A few years ago, I wrote an essay breaking down the conventional geek wisdom that Battlestar Galactica is a great show. As is the wont of any writer with half an ego and a spicy piece freshly in hand, I passed it around to some friends.
In so doing, I forwarded it to an e-mail list of pop culture writers and enthusiasts that I've known for many years. I figured that there would likely be some people up for a passionate defense of BSG, which would kick off a zesty debate.
That didn't happen. Instead, a fellow that I was on friendly terms with to date went absolutely ballistic because he felt I had "spoiled" the final few seasons of Battlestar Gallactica for him in the midst of my analysis of the series as a whole. Keep in mind that the story was published on January 11, 2011 and the BSG series finale had aired nearly two full years earlier.

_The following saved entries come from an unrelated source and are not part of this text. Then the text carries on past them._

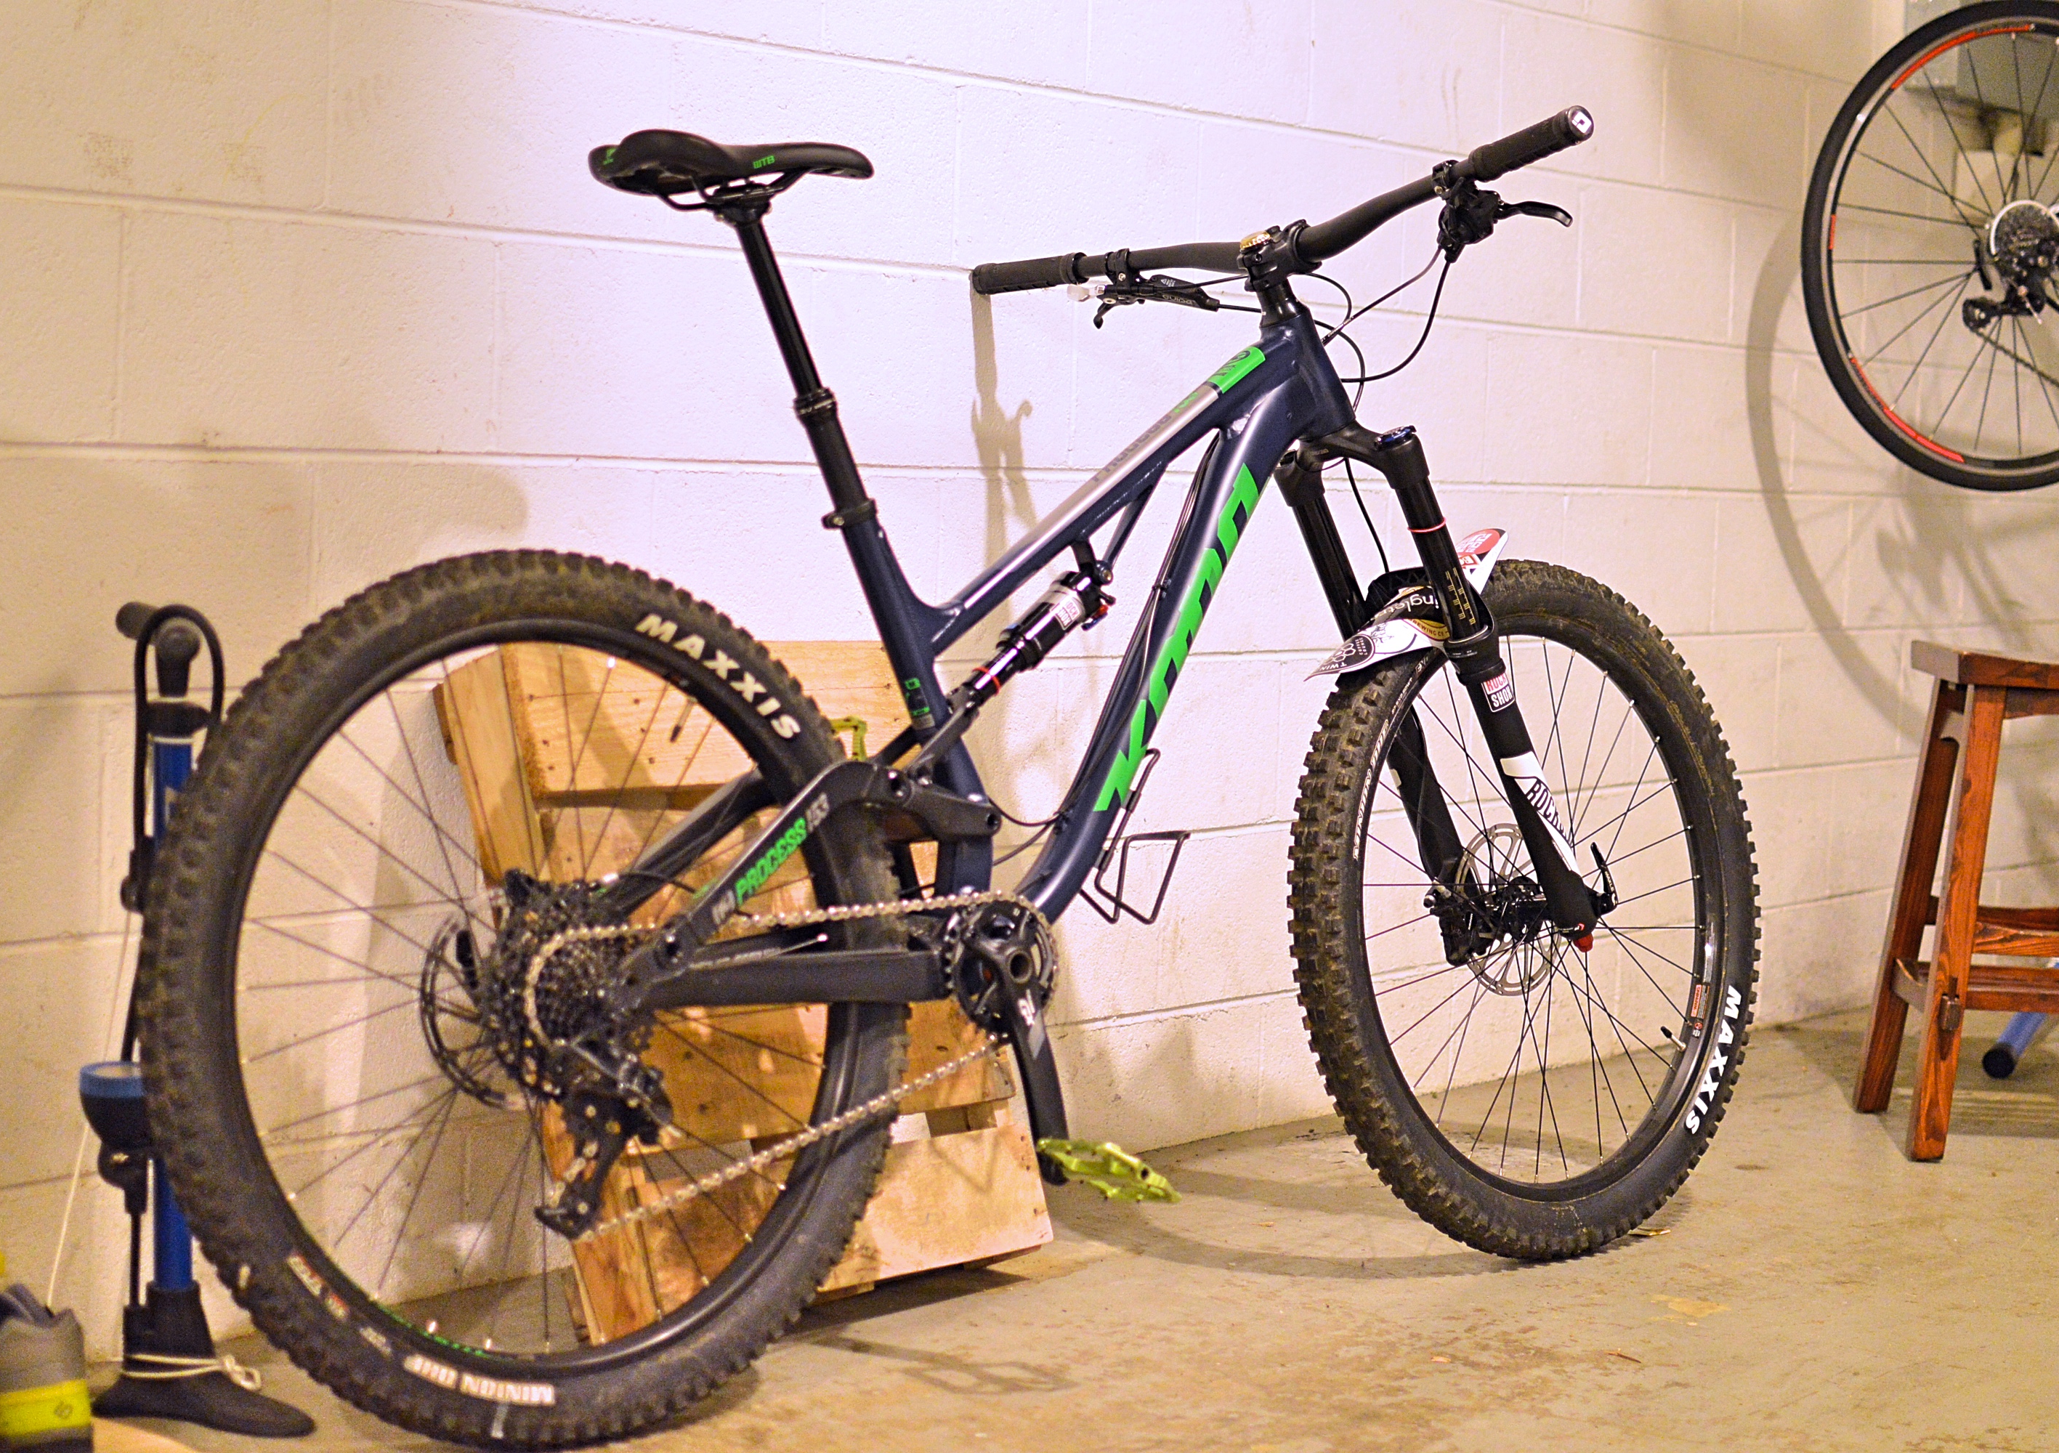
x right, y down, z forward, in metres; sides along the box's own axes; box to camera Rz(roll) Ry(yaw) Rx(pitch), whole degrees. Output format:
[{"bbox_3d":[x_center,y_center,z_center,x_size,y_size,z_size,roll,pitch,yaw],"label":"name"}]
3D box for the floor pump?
[{"bbox_3d":[-0.678,0.224,2.525,0.200,0.645,0.190,3,5,9],"label":"floor pump"}]

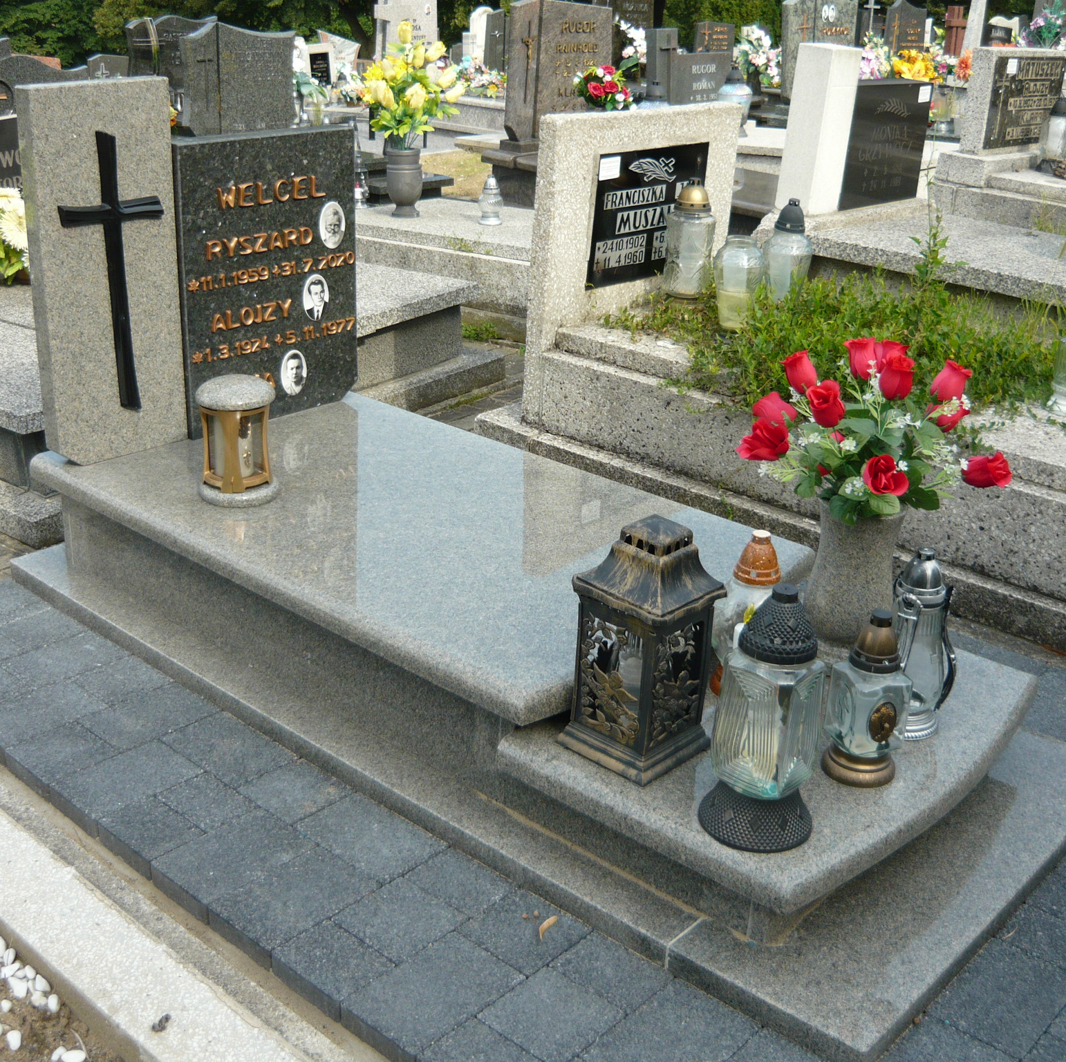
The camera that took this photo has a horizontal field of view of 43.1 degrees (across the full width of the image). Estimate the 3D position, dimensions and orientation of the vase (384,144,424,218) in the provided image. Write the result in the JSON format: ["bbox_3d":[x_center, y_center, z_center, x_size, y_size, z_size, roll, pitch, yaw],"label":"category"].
[{"bbox_3d":[-0.562,-1.537,5.939,0.154,0.272,0.154,2,23,-1],"label":"vase"}]

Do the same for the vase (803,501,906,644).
[{"bbox_3d":[0.648,0.071,2.722,0.181,0.268,0.181,9,24,13],"label":"vase"}]

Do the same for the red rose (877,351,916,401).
[{"bbox_3d":[0.628,-0.267,2.330,0.065,0.075,0.065,10,34,13],"label":"red rose"}]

Ever since, the notion of spoilers and spoiler alerts in the online age has been on my mind. In publishing a television site that includes more than 2,000 reviews to date (and counting!), I had to make the calculation early on that more or less every story would include a "spoiler" of some sort. And unless we were to run a real estate-chewing SPOILER ALERT at the top of each and every one, there would need to be a general assumption, a general understanding with our readers, that TV reviews would, well, review major plot points, story arcs, character moments, reveals, and so forth (i.e. "spoilers") therein. And it's therefore worth noting that in running more than 2,000 reviews, we've only come across this issue a miniscule number of times.
I suppose that gets to the heart of what bothers me about people who complain about spoiler alerts: they tend to make up the rules for what constitutes a "bad" spoiler – or something they've learned that they would have preferred to not learn (or wait to learn until some Date To Be Decided Later, I suppose?) – as they go along.
So if I say that Friends' Ross and Rachel had a comically tumultuous relationship, perhaps that's fine, but if I include the fact that by the series conclusion in 2004 that they, wait for it… wind up together, that could be cause for great outrage and condemnation in some corners if it wasn't fronted by a, "Stop reading right here if you haven't…" of some sort. And if a recent review of Fringe by dynamite TV Geek Army contributor Mark Curran happens to mention plot points from the 2005 film Serenity, readers are going to have to expect pop culture references from all manner of sources (spoiler alert: a comment fuming about just this prompted me to write this piece).
I'm not immune to being spoiled from time to time myself, for what it's worth. For example, I'm both a huge fan of the New York Giants and someone who hates commercials, so I often time shift when watching games. This can get me into trouble if I'm anywhere near a computer, of course, as scores are updated in real time – and I'll actually avoid my phone during these situations to avoid a revealing text messages from friends. During this year's Super Bowl, in fact, even though I watched the game on a several minute delay as I ran around my house cleaning and doing chores (spoiler alert: I've got a touch of ADD at times), I was tortured by hearing screams and cheers up and down my block: was it in support of the Giants, or the Patriots, a touchdown, an interception?
But my point is that I know I'm taking some "risk" in situations where I'm attempting to shield myself from information that I don't want to know (yet). And I think sports holds an exceptional example of how silly this whole spoiler business is because who in their right mind would expect to see a "spoiler alert" on any news or sports website webs-wide the second after the Super Bowl (or insert any sporting event here) concludes?
Television show reviews must be looked at in the same light. To be perfectly specific: after a show has aired in major U.S. time zones, it must be open to review and interpretation without the "fear" of getting the (gender neutral) panties of a few cantankerous souls in a collective bunch. The big and obvious caveat is for critics who obtain screeners and are therefore able to watch episodes ahead of their scheduled airdate, so a big difference there.
It's 2012, and time for everyone to get on the same page in terms of the etiquette of television show reviews and spoilers. In essence it boils down to: unless it's a preview published before the airdate, let's kick spoiler alerts to the curb. Who's with me?
And by the way, hope this isn't too big of a shocker to anyone but I felt the need to spread the word that the Union won the Civil War.